> **Work instruction**
Print the lines that run from the line with "Thursday, 17 th" to the line with "March is Women’s", keeping both end lines, exactly as they appear in the entries below, and nothing else.

> **Data for processing**
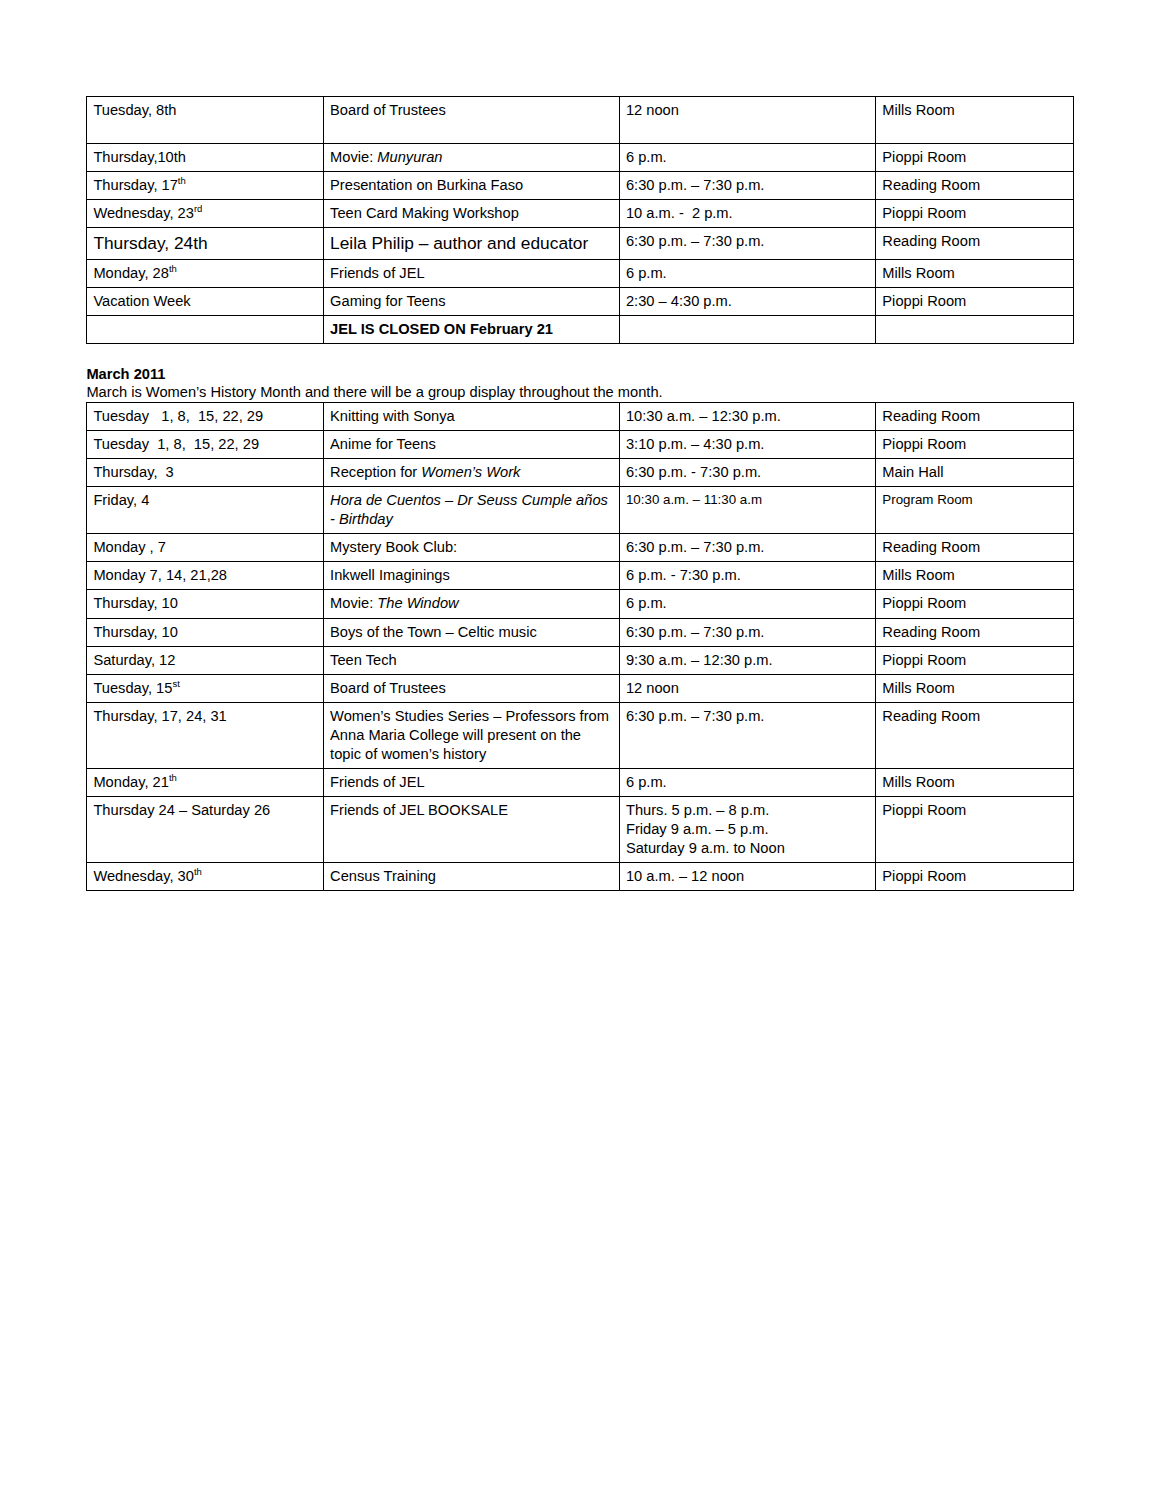| Tuesday, 8th | Board of Trustees | 12 noon | Mills Room |
| Thursday,10th | Movie: Munyuran | 6 p.m. | Pioppi Room |
| Thursday, 17 th | Presentation on Burkina Faso | 6:30 p.m. – 7:30 p.m. | Reading Room |
| Wednesday, 23 rd | Teen Card Making Workshop | 10 a.m. - 2 p.m. | Pioppi Room |
| Thursday, 24th | Leila Philip – author and educator | 6:30 p.m. – 7:30 p.m. | Reading Room |
| Monday, 28 th | Friends of JEL | 6 p.m. | Mills Room |
| Vacation Week | Gaming for Teens | 2:30 – 4:30 p.m. | Pioppi Room |
| | JEL IS CLOSED ON February 21 | | |
March 2011
March is Women’s History Month and there will be a group display throughout the month.
| Tuesday 1, 8, 15, 22, 29 | Knitting with Sonya | 10:30 a.m. – 12:30 p.m. | Reading Room |
| Tuesday 1, 8, 15, 22, 29 | Anime for Teens | 3:10 p.m. – 4:30 p.m. | Pioppi Room |
| Thursday, 3 | Reception for Women’s Work | 6:30 p.m. - 7:30 p.m. | Main Hall |
| Friday, 4 | Hora de Cuentos – Dr Seuss Cumple años - Birthday | 10:30 a.m. – 11:30 a.m | Program Room |
| Monday , 7 | Mystery Book Club: | 6:30 p.m. – 7:30 p.m. | Reading Room |
| Monday 7, 14, 21,28 | Inkwell Imaginings | 6 p.m. - 7:30 p.m. | Mills Room |
| Thursday, 10 | Movie: The Window | 6 p.m. | Pioppi Room |
| Thursday, 10 | Boys of the Town – Celtic music | 6:30 p.m. – 7:30 p.m. | Reading Room |
| Saturday, 12 | Teen Tech | 9:30 a.m. – 12:30 p.m. | Pioppi Room |
| Tuesday, 15 st | Board of Trustees | 12 noon | Mills Room |
| Thursday, 17, 24, 31 | Women’s Studies Series – Professors from Anna Maria College will present on the topic of women’s history | 6:30 p.m. – 7:30 p.m. | Reading Room |
| Monday, 21 th | Friends of JEL | 6 p.m. | Mills Room |
| Thursday 24 – Saturday 26 | Friends of JEL BOOKSALE | Thurs. 5 p.m. – 8 p.m. Friday 9 a.m. – 5 p.m. Saturday 9 a.m. to Noon | Pioppi Room |
| Wednesday, 30 th | Census Training | 10 a.m. – 12 noon | Pioppi Room |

> **Result**
| Thursday, 17 th | Presentation on Burkina Faso | 6:30 p.m. – 7:30 p.m. | Reading Room |
| Wednesday, 23 rd | Teen Card Making Workshop | 10 a.m. - 2 p.m. | Pioppi Room |
| Thursday, 24th | Leila Philip – author and educator | 6:30 p.m. – 7:30 p.m. | Reading Room |
| Monday, 28 th | Friends of JEL | 6 p.m. | Mills Room |
| Vacation Week | Gaming for Teens | 2:30 – 4:30 p.m. | Pioppi Room |
| | JEL IS CLOSED ON February 21 | | |
March 2011
March is Women’s History Month and there will be a group display throughout the month.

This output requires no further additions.